Swadeshi movement

"Concentrate on Charkha and Swadeshi," Popular bazar poster, 1930's

The Swadeshi movement, part of the Indian independence movement and the developing Indian nationalism, was an economic strategy aimed at removing the British Empire from power and improving economic conditions in India by following the principles of swadeshi which had some success. Strategies of the Swadeshi movement involved boycotting British products and the revival of domestic products and production processes. L. M. Bhole identifies five phases of the Swadeshi movement.[1]

  • 1850 to 1904: developed by leaders like Dadabhai Naoroji, Gokhale, Ranade, Tilak, G.V. Joshi and Bhaswat.K.Nigoni. This was also known as First Swadeshi Movement.
  • 1905 to 1917: Began with and because of the partition of Bengal in 1905 by Lord Curzon.
  • 1918 to 1947: Swadeshi thought shaped by Gandhi, accompanied by the rise of Indian industrialists.
  • 1948 to 1991: Widespread curbs on international and inter-state trade. India became a bastion of obsolete technology during the licence-permit raj.
  • 1991 onwards: liberalization and globalization. Foreign capital, foreign technology, and many foreign goods are not excluded and doctrine of export-led growth resulted in modern industrialism.

The second Swadeshi movement started with the partition of Bengal by the Viceroy of India, Lord Curzon in 1905 and continued up to 1911.It was the most successful of the pre-Gandhian movement.
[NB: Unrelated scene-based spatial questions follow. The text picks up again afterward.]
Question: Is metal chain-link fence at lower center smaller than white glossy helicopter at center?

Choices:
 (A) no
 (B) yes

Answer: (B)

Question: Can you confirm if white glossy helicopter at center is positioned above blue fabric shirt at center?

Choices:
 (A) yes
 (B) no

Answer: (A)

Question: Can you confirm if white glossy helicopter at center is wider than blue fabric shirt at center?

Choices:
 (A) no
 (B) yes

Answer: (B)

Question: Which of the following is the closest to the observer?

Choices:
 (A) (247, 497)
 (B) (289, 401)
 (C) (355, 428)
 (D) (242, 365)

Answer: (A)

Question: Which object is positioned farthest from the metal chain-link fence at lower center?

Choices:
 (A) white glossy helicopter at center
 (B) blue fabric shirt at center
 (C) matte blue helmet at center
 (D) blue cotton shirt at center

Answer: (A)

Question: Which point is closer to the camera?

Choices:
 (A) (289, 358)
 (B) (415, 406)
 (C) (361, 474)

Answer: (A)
Its chief architects were Aurobindo Ghosh, Lokmanya Bal Gangadhar Tilak, Bipin Chandra Pal and Lala Lajpat Rai, V. O. Chidambaram Pillai, Babu Genu. Swadeshi, as a strategy, was a key focus of Mahatma Gandhi, who described it as the soul of Swaraj (self rule). It was strongest in Bengal and was also called vandemataram movement. Gandhi, at the time of the actual movement, remained loyal to the British Crown.
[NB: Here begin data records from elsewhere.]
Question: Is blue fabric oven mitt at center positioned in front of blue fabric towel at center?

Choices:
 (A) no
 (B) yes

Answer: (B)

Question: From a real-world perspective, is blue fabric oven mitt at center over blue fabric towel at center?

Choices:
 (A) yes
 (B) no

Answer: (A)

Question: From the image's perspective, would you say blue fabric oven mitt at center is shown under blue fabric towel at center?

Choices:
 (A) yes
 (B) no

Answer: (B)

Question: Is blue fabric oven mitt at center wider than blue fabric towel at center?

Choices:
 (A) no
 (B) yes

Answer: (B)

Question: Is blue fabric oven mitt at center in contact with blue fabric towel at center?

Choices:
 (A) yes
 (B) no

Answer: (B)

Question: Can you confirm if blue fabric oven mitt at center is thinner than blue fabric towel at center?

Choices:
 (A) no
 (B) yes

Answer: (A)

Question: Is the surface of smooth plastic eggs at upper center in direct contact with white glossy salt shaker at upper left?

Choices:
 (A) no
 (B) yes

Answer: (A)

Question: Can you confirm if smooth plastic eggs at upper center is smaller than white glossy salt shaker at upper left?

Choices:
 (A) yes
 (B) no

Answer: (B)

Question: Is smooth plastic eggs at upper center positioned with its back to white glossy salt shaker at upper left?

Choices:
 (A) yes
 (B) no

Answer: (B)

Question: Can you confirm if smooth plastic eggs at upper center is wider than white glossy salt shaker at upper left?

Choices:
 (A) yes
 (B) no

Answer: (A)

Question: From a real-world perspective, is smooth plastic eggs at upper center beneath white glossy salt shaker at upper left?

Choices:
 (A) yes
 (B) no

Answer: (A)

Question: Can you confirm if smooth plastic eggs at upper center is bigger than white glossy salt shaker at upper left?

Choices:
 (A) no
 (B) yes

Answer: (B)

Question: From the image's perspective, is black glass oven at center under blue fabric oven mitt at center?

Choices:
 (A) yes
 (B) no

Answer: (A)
Credit to starting the Swadeshi movement goes to Baba Ram Singh of the Sikh Namdhari sect,[2] whose revolutionary movements which heightened around 1871 and 1872.[3] Naamdharis were instructed by Baba Ram Singh to only wear clothes made in the country and boycott foreign goods.[4] The Namdharis resolved conflict in the peoples court and totally avoided British law and British courts they also boycotted the educational system as Baba Ram Singh prohibited children from attending British School, amongst other forms and measures he employeed.[5]